In the corrugated box industry a lot of term are thrown around that don’t probably make a lot of sense to the average user.  Linerboard, medium, RSCs, FOLs, single face, triple wall- what does it all mean?



Corrugated boxes have two main components- linerboard and medium.  Linerboard is the flat paper that is inside and outside the box and medium is the wavy, fluted material in between.  The linerboard adheres to the medium and is the flat facing of the box and provides good crush protection for your product.



Regular Slotted Containers (or RSCs for short) are the most common type of box and are the most versatile. These boxes are made from one piece for easy folding.  A joint is created at the point where a side and an end panel come together.  RSC boxes have flaps that are the same length. The outer flaps are half of the box width. This is to ensure the meeting of the flaps at the center when the corrugated box is folded. This style of box is very efficient and produce very little waste.

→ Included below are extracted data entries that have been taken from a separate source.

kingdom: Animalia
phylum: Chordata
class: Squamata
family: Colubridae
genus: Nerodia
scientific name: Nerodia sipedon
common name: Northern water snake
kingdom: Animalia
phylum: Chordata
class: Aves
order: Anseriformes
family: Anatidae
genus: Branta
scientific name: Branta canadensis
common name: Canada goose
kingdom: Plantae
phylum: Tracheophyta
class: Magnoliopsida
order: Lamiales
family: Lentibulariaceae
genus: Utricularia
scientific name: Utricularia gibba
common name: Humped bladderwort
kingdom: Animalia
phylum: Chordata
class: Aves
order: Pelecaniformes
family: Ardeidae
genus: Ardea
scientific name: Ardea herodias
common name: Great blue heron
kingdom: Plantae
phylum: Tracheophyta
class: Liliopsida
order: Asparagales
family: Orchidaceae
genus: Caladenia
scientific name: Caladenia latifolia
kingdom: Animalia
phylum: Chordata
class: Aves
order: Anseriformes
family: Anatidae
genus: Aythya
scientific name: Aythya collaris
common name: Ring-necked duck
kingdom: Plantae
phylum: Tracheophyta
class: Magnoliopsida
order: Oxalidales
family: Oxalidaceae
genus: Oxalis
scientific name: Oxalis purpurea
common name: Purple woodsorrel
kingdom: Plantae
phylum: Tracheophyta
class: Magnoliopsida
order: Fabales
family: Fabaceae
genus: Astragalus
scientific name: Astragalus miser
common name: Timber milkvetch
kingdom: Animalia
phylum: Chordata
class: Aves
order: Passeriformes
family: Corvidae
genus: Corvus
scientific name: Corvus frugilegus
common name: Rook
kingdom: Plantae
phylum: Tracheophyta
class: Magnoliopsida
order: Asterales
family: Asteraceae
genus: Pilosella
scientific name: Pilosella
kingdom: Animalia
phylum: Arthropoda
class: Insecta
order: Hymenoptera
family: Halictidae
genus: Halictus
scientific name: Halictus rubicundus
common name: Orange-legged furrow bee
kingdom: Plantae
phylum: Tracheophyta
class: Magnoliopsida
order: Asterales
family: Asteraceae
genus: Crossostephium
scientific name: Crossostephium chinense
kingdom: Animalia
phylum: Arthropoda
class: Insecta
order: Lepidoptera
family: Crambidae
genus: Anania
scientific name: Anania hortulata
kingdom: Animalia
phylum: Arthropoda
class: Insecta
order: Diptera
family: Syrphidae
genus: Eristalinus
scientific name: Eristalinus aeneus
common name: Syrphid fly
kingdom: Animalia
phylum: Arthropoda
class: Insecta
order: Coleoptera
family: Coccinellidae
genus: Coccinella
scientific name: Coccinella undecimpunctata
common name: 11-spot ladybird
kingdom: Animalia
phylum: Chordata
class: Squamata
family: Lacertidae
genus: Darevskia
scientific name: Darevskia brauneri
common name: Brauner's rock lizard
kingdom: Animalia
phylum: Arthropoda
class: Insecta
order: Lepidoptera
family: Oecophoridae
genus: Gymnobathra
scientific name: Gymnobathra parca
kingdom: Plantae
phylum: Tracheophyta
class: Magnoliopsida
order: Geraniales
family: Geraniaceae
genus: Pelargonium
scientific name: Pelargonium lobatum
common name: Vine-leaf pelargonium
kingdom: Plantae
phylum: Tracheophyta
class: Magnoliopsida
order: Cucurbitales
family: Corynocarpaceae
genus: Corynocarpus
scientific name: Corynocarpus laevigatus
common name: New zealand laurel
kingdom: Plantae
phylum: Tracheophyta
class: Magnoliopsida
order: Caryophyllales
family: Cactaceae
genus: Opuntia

Full Overlap Slotted Containers (FOLs) have flaps that are all the same length, so that when crossed, the outer flap comes within an inch of complete overlap.  These boxes are more resistant than others to rough handling and the overlapping flaps provide additional cushioning.  If an FOL box is used and stacked on its side, the extra thickness gives added stacking strength.

One Piece Folders (OPFs) are made from one piece of board that is cut to provide a flat bottom with flaps forming the sides and ends.  This style of box is great for mailing books and thick documents.



Single-Face consists of one medium glued to one flat sheet liner board.  Single Wall has the medium in between two sheets of linerboard. This style of corrugated box is also referred to as a double face box.  A Double Wall box style has three sheets of linerboard with two mediums in between.  The heaviest type, Triple Wall four sheets of linerboard with three mediums in between.


None of this is rocket science and is actually pretty easy to figure out once you know the general terminology.